When I'm scheduled for a long-haul flight, I often go online and check out the in-flight entertainment . . . I want to know which movies will be available in order to know which books to pack in my carry-on.  I never, EVER check out where the exit rows are (unless I'm hoping to move my seat for some extra leg room).  Not because they aren't essential, but because I don't think about them.

And sitting there waiting for our john's to get their act together, I began to think about the parallel with the Church . . . and Paul's letter about how each of us are essential.  Instead of airplane parts, he uses a more cultural-context-appropriate example of the human body.  He reminds us that the eyes and the hands are different . . . they are made of different types of tissue and have unique functions . . . but both are needed.  And in the body of Christ, everyone has an important role!

When inflight, the captain doesn't think about the loo . . . he's locked in his cockpit . . . he's concerned with his engines and instruments.  But for those of us in the way-back, of course those are important to us, but we don't think about them!  We don't concern ourselves with the working-order of the whole, we think about the arm-rest-earphone-jack and the close-the-lid-then-flush cans in the back.

Even the soap has a most important function!

But could you imagine if instead of the ear and foot, Paul had actually written: The auto-pilot cannot say to the lavatory 'I don't need you!' and the the landing gear cannot say to the beverage cart 'I don't need you!' On the contrary!!  Those parts of the plane that seem to be weaker are indispensable!
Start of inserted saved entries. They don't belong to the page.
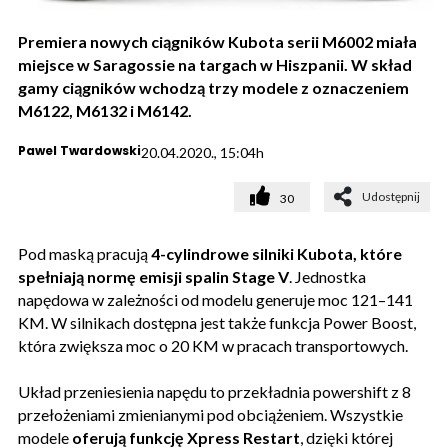
Premiera nowych ciągników Kubota serii M6002 miała
miejsce w Saragossie na targach w Hiszpanii. W skład
gamy ciągników wchodzą trzy modele z oznaczeniem
M6122, M6132 i M6142.
Pawel Twardowski
20.04.2020., 15:04h
Udostępnij
30
Pod maską pracują
4-cylindrowe silniki Kubota, które
spełniają
normę emisji spalin Stage V
. Jednostka
napędowa w zależności od modelu generuje moc 121–141
KM. W silnikach dostępna jest także funkcja Power Boost,
która zwiększa moc o 20 KM w pracach transportowych.
Układ przeniesienia napędu to przekładnia powershift z 8
przełożeniami zmienianymi pod obciążeniem. Wszystkie
modele
oferują funkcję Xpress Restart
, dzięki której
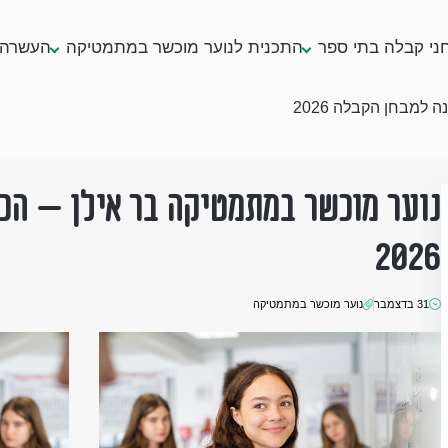
ני קבלה בתי ספר
התכנית לנוער מוכשר במתמטיקה
העשרה 
למבחן הקבלה 2026
נוער מוכשר במתמטיקה בר אילן – הכ
2026
31 בדצמבר
נוער מוכשר במתמטיקה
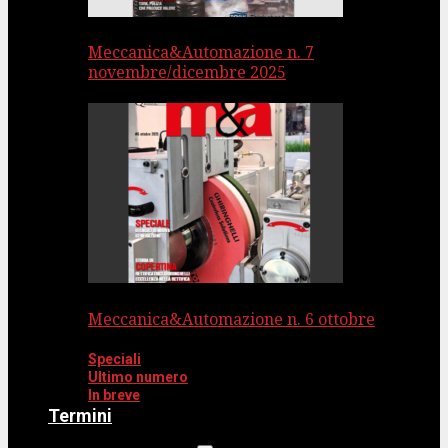
Meccanica&Automazione n. 7
novembre/dicembre 2025
Meccanica&Automazione n. 6 ottobre
Speciali
Ultimo numero
In breve
Termini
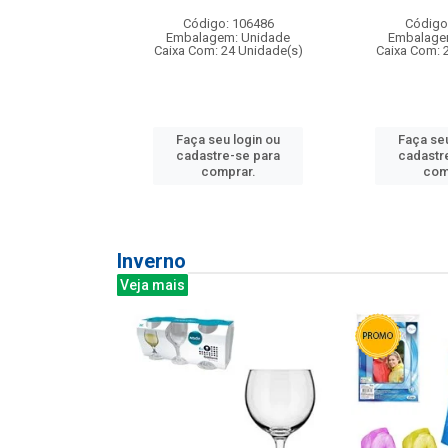
: 275814
Código: 106486
Código
m: Unidade
Embalagem: Unidade
Embalage
240 Unidade(s)
Caixa Com: 24 Unidade(s)
Caixa Com: 
u login ou
Faça seu login ou
Faça seu
e-se para
cadastre-se para
cadastr
prar.
comprar.
com
Inverno
Veja mais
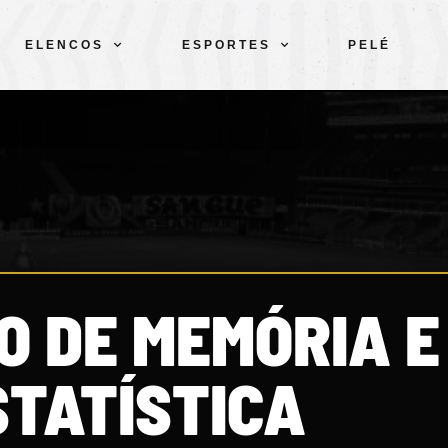
ELENCOS
ESPORTES
PELÉ
O DE MEMÓRIA E
STATÍSTICA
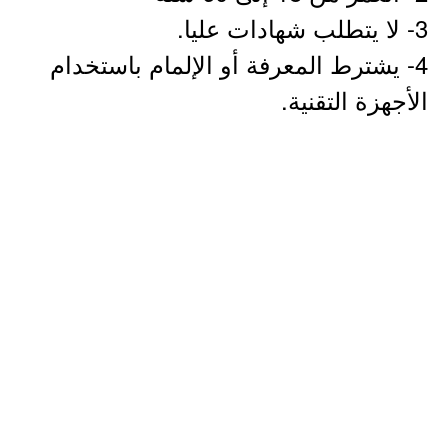
3- لا يتطلب شهادات عليا.
4- يشترط المعرفة أو الإلمام باستخدام
الأجهزة التقنية.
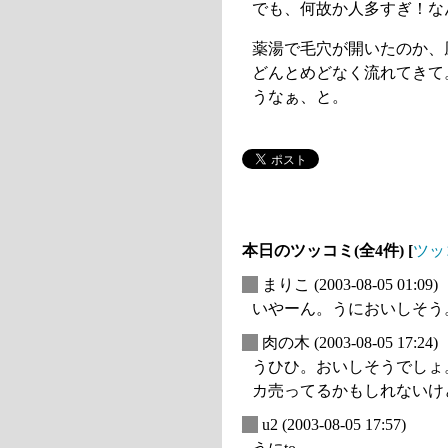
でも、何故か人多すぎ！な
薬湯で毛穴が開いたのか、
どんとめどなく流れてきて
うなぁ、と。
本日のツッコミ(全4件) [
ツッ
_
まりこ
(2003-08-05 01:09)
いやーん。うにおいしそう
_
肉の木
(2003-08-05 17:24)
うひひ。おいしそうでしょ
カ売ってるかもしれないけ
_
u2
(2003-08-05 17:57)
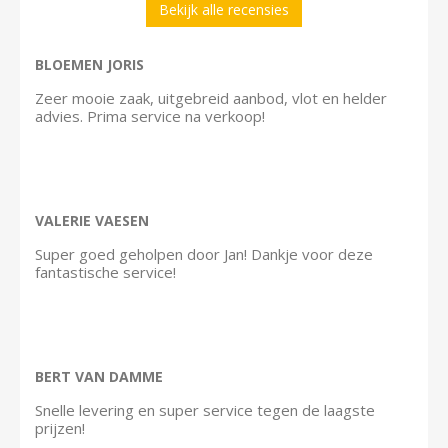
Bekijk alle recensies
BLOEMEN JORIS
Zeer mooie zaak, uitgebreid aanbod, vlot en helder
advies. Prima service na verkoop!
VALERIE VAESEN
Super goed geholpen door Jan! Dankje voor deze
fantastische service!
BERT VAN DAMME
Snelle levering en super service tegen de laagste
prijzen!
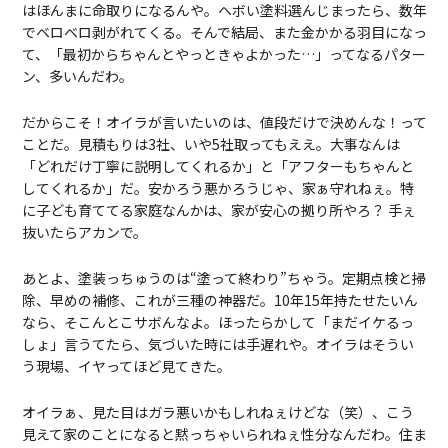
はほんまに命取りになるんや。ヘボい塗料選んじまったら、数年
でベロベロ剥がれてくる。そんで結局、また金かかる羽目になっ
て、「最初からちゃんとやっときゃよかった…」ってなるパター
ン、多いんだわ。
だからこそ！オイラが言いたいのは、値段だけで決めんな！って
ことだ。見積もりは3社、いや5社取ってもええ。大事なんは
「どれだけ丁寧に説明してくれるか」と「アフターもちゃんと
してくれるか」だ。安かろう悪かろうじゃ、家ぁ守れねぇ。特
に子ども育ててる家庭なんかは、家が安心の拠り所やろ？ 手ぇ
抜いたらアカンで。
あとよ、塗装っちゅうのは“塗って終わり”ちゃう。定期点検と掃
除、早めの補修、これが三種の神器だ。10年15年持たせたいん
なら、そこんとこサボんなよ。ほったらかして「まだイケるっ
しょ」言うてたら、気づいた時には手遅れや。オイラはそうい
う現場、イヤってほど見てきた。
オイラぁ、見た目はガラ悪いかもしれねぇけどな（笑）、こう
見えて家のことになると黙っちゃいられねぇ性分なんだわ。住ま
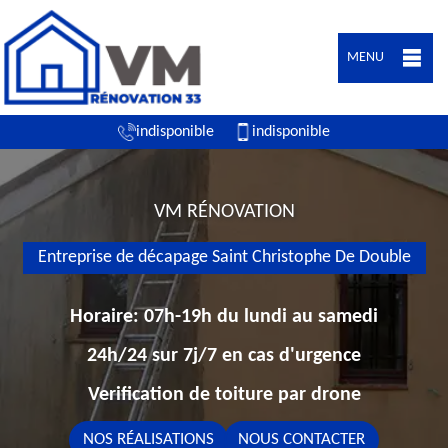
MENU
indisponible
indisponible
VM RÉNOVATION
Entreprise de décapage Saint Christophe De Double
Horaire: 07h-19h du lundi au samedi
24h/24 sur 7j/7 en cas d'urgence
Verification de toiture par drone
NOS RÉALISATIONS
NOUS CONTACTER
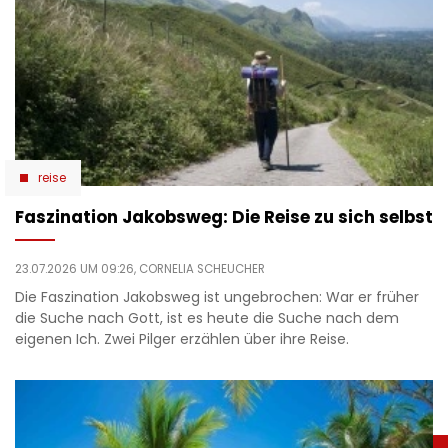
reise
Faszination Jakobsweg: Die Reise zu sich selbst
23.07.2026 UM 09:26,
CORNELIA SCHEUCHER
Die Faszination Jakobsweg ist ungebrochen: War er früher
die Suche nach Gott, ist es heute die Suche nach dem
eigenen Ich. Zwei Pilger erzählen über ihre Reise.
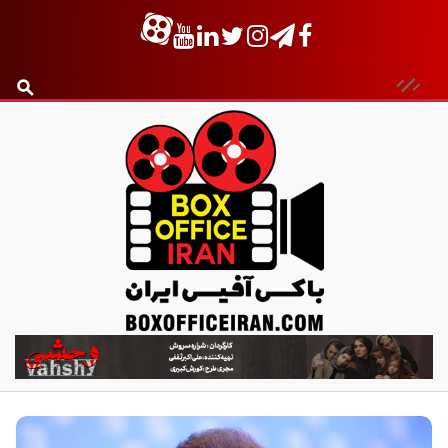
ب
ا
ک
س
آ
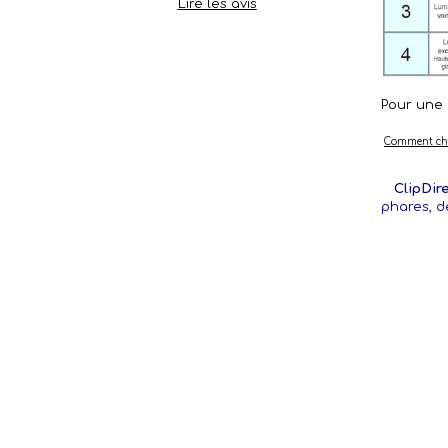
Lire les avis
Pour une u
Comment choi
ClipDir
phares, d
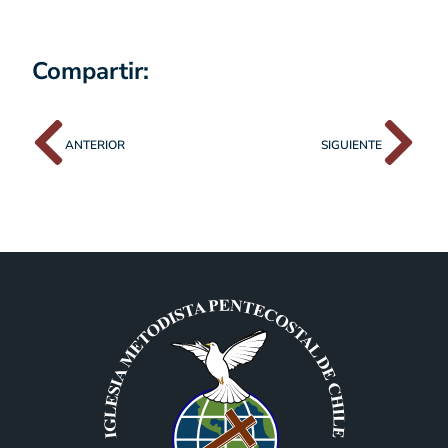
Compartir:
ANTERIOR
SIGUIENTE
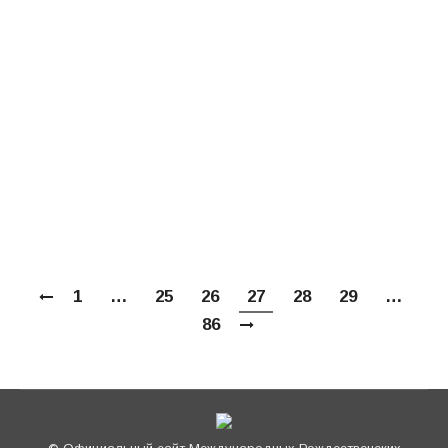
иеромонах Трифон (Умалатов),
заведующий сектором мероприятий и
конкурсов Синодального отдела
религиозного образования и катехизации, и
иерей Илья Макаров, председатель Совета
по культуре Санкт-Петербургской епархии.
Непосредственное участие в организации
программы принимали…
1
…
25
26
27
28
29
…
86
No, that would just be silly.



5 comments:

Leah said...

But wait...so where DO the pilots go to the bathroom? I mean, can they really hold it on those transatlantic flights? Do they share with the first class passengers?

Deb. said...

I always figured they had their own private port-a-potty . . . either that or an empty Coke bottle. Cause I'm pretty sure those first-classers don't share their stall with the help!

yo momma said...

Who woulda' thought!

Helena M. Falcon said...

Great story! I think in general, even without us realizing, everything (and everyone) has a place in this universe to complete the divine order. We all just need each other, and lavatories too, of course! Loved your story! :)

John said...

I think you should do your own translation of the Bible, like a remixed version of The Message.